Environ 7 900 migrants ont été déclarés morts ou portés disparus sur les routes migratoires à travers le globe en 2025, un chiffre en légère baisse par rapport au record tragique de 9 200 décès enregistré en 2024, comme l’a révélé un rapport publié mardi par l'Organisation des Nations Unies (ONU).
Depuis le début de la collecte des données en 2014 par l’Organisation internationale pour les migrations (OIM), plus de 80 000 migrants ont été comptés parmi les morts ou disparus.
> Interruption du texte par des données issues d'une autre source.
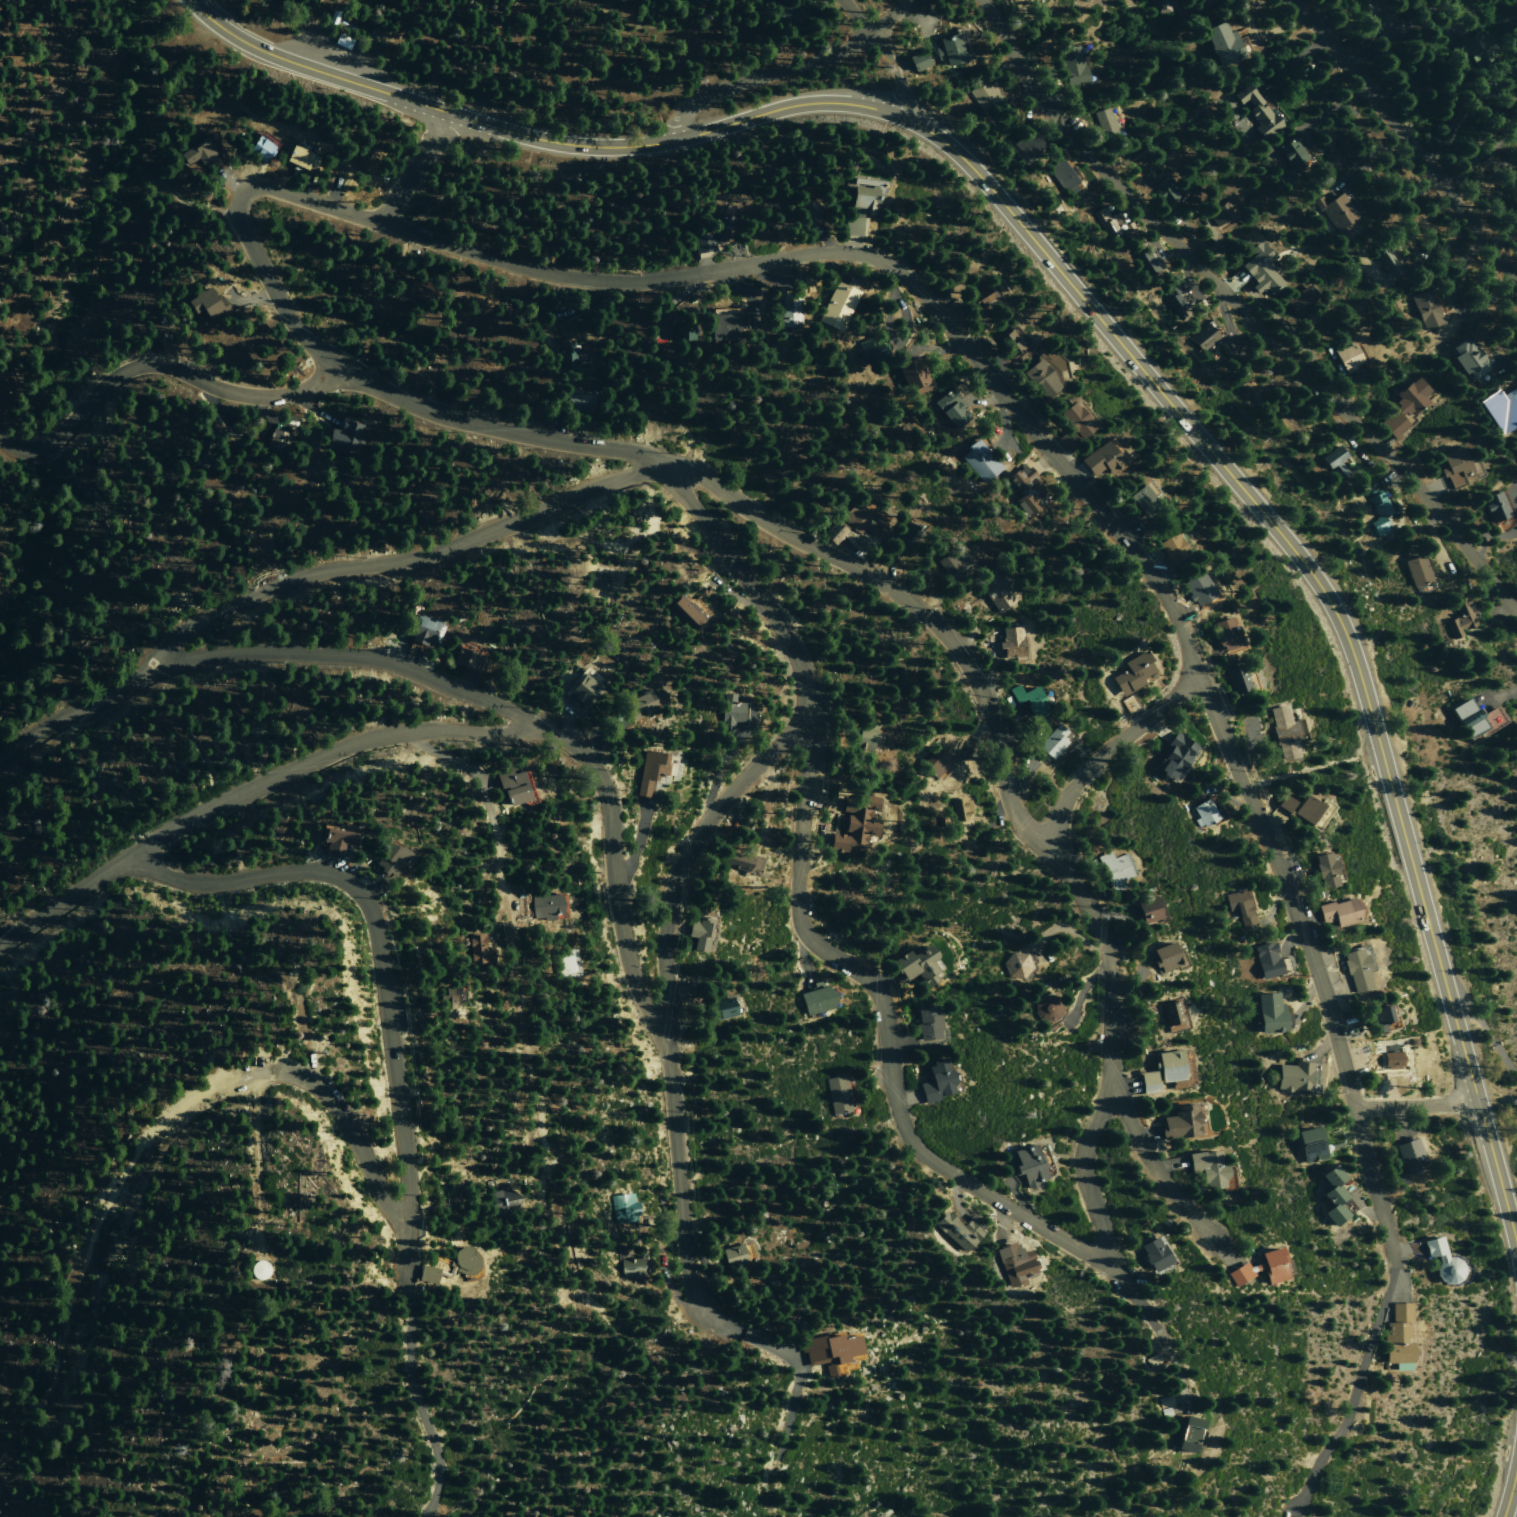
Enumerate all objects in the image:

L’OIM souligne que cette baisse en 2025 atteste d’un « échec mondial décennal à mettre fin à ces pertes évitables ».
Un bilan annuel en légère diminution
« Les décès enregistrés en 2025 reflètent la continuité d’une crise humanitaire majeure qui n’épargne personne », a commenté un porte-parole de l'OIM. À ce jour, 1 723 migrants ont déjà été déclarés morts ou disparus au cours de l'année en cours.
Selon l’OIM, cette légère diminution des décès pourrait s'expliquer par plusieurs facteurs, notamment une baisse réelle du nombre de personnes se lançant sur des itinéraires migratoires dangereux, particulièrement en Amérique. Toutefois, le rapport mentionne également les restrictions financières imposées aux organisations humanitaires qui documentent ces tragédies, ce qui complique la tâche de suivi et d’assistance.
Des experts en migrations, tels que Jean-François Dubost de la Ligue des droits de l’homme, soulignent que cette situation justifie une plus grande responsabilité des gouvernements et des agences internationales. "Il est impératif que des mesures soient prises pour assurer la sécurité des migrants et mettre en œuvre des solutions durables pour prévenir ces pertes de vies humaines", a-t-il déclaré.
La crise migratoire continue d’être une question brûlante, et malgré les efforts, la route reste semée d’embûches pour ceux qui cherchent une vie meilleure. Le rapport de l'OIM appelle à une réflexion mondiale sur les conditions de vie des migrants et sur la nécessité de stratégies d'accompagnement adaptées.